* **DATASET EXTRACT**
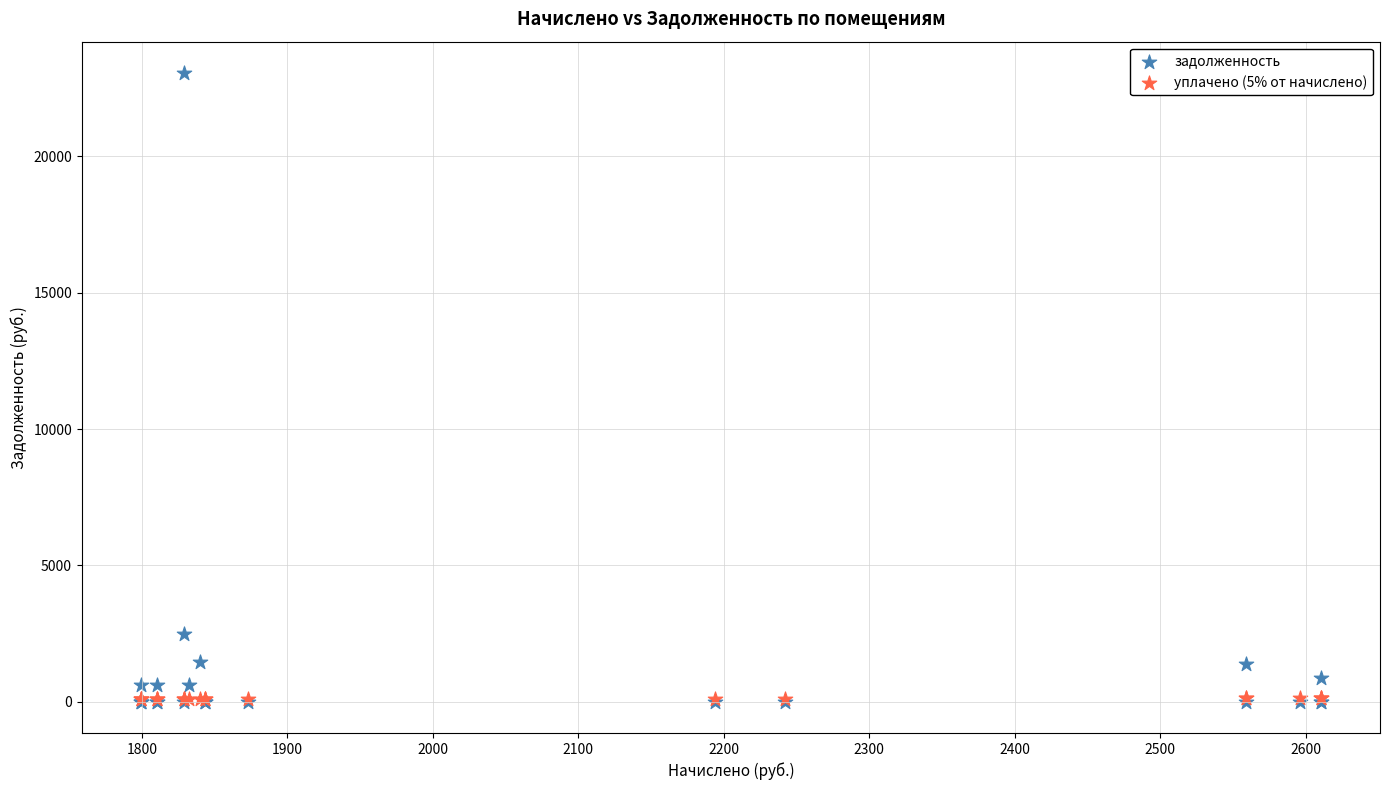

Which series contains the highest Y value?

задолженность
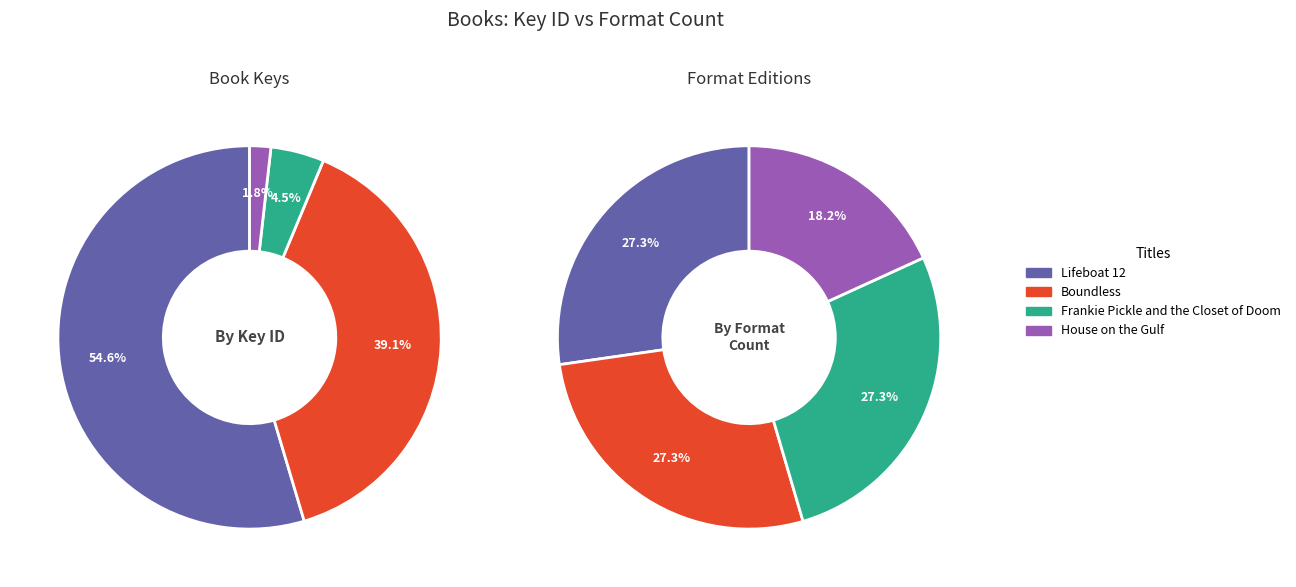

Count the number of slices in the pie.

4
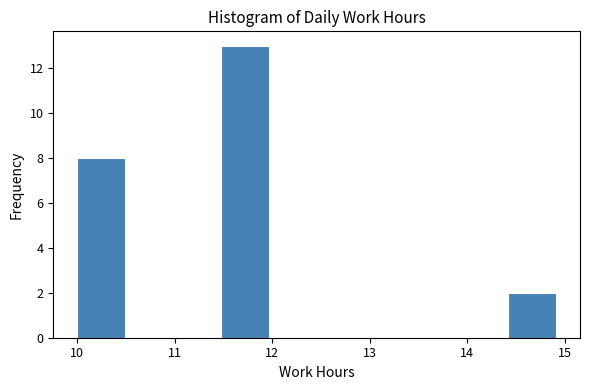

Reading left to right, list every bar in this chart as the range it spans on the x-axis followed by its height. Neither the bar edges nor the heights are printed on the chart, so give them approximately, as read against the axes.

10.0 to 10.5: 8
10.5 to 11.0: 0
11.0 to 11.5: 0
11.5 to 12.0: 13
12.0 to 12.5: 0
12.5 to 12.9: 0
12.9 to 13.4: 0
13.4 to 13.9: 0
13.9 to 14.4: 0
14.4 to 14.9: 2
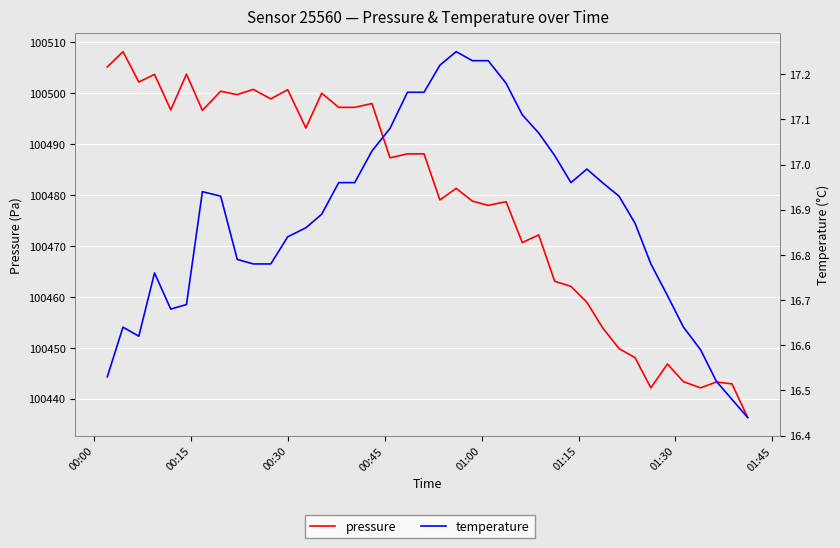

Where does the pressure series first go above 100487?

00:00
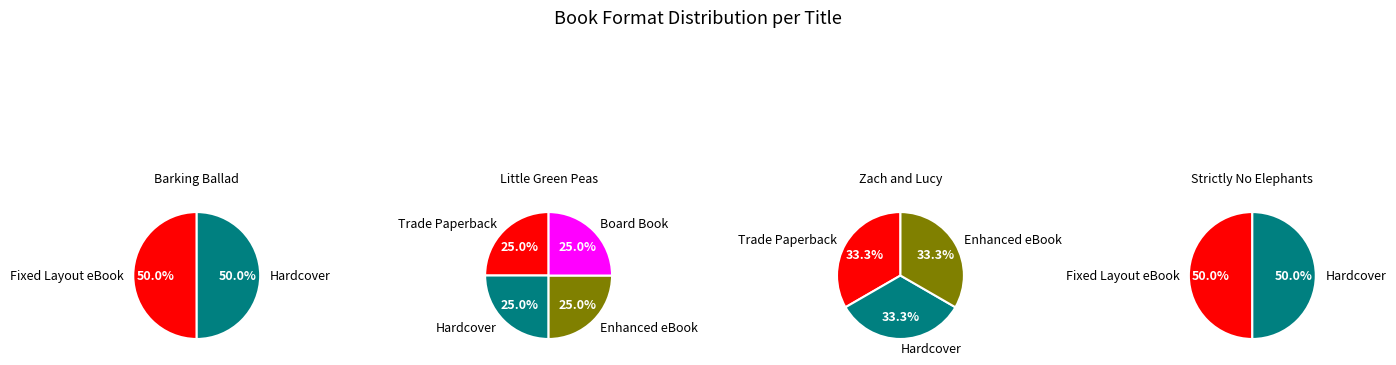

Does Barking Ballad account for over 50% of the chart?

No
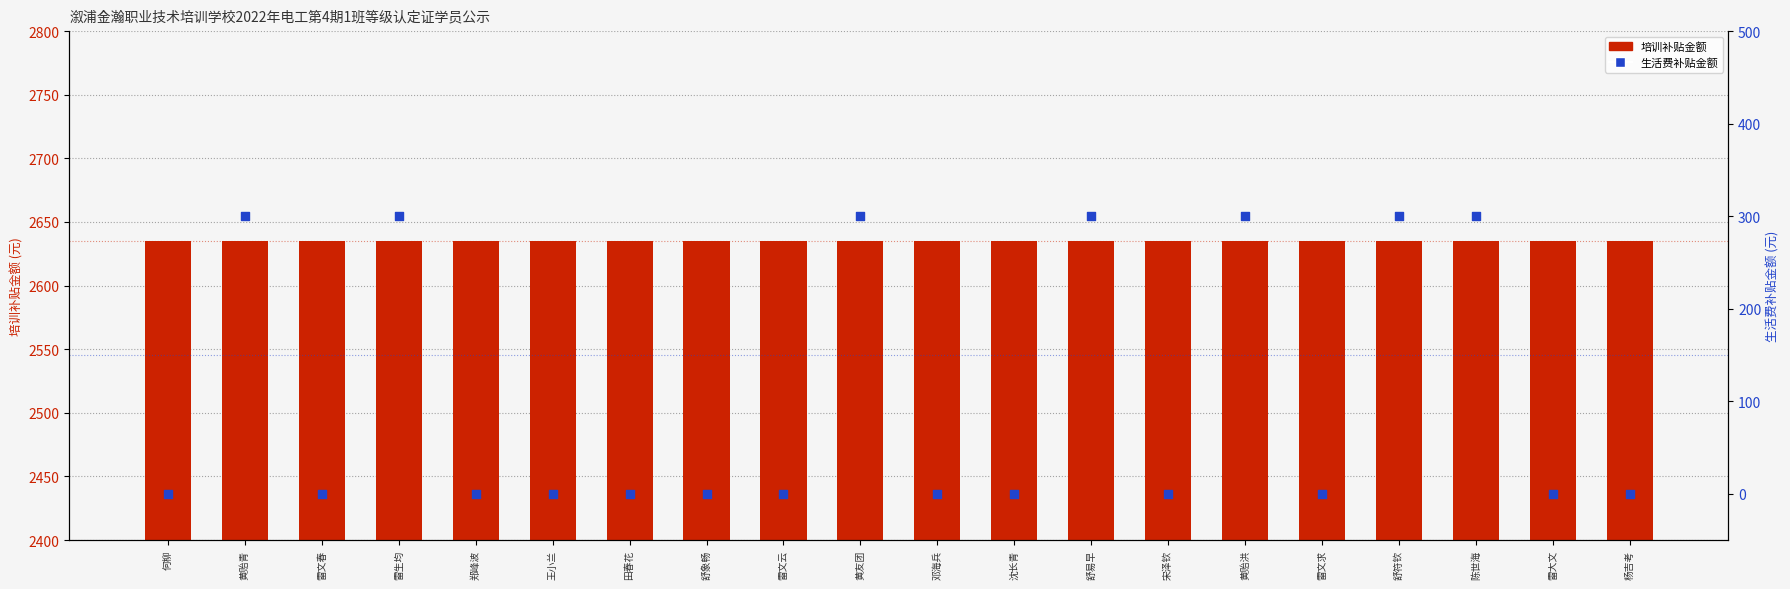

Which series has the largest Y range (max minus min)?

生活费补贴金额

* **ASSIGNED TASK**
How many lines of the items above contain the string "range"? Reply with the number only.

* **FINISHED TASK**
2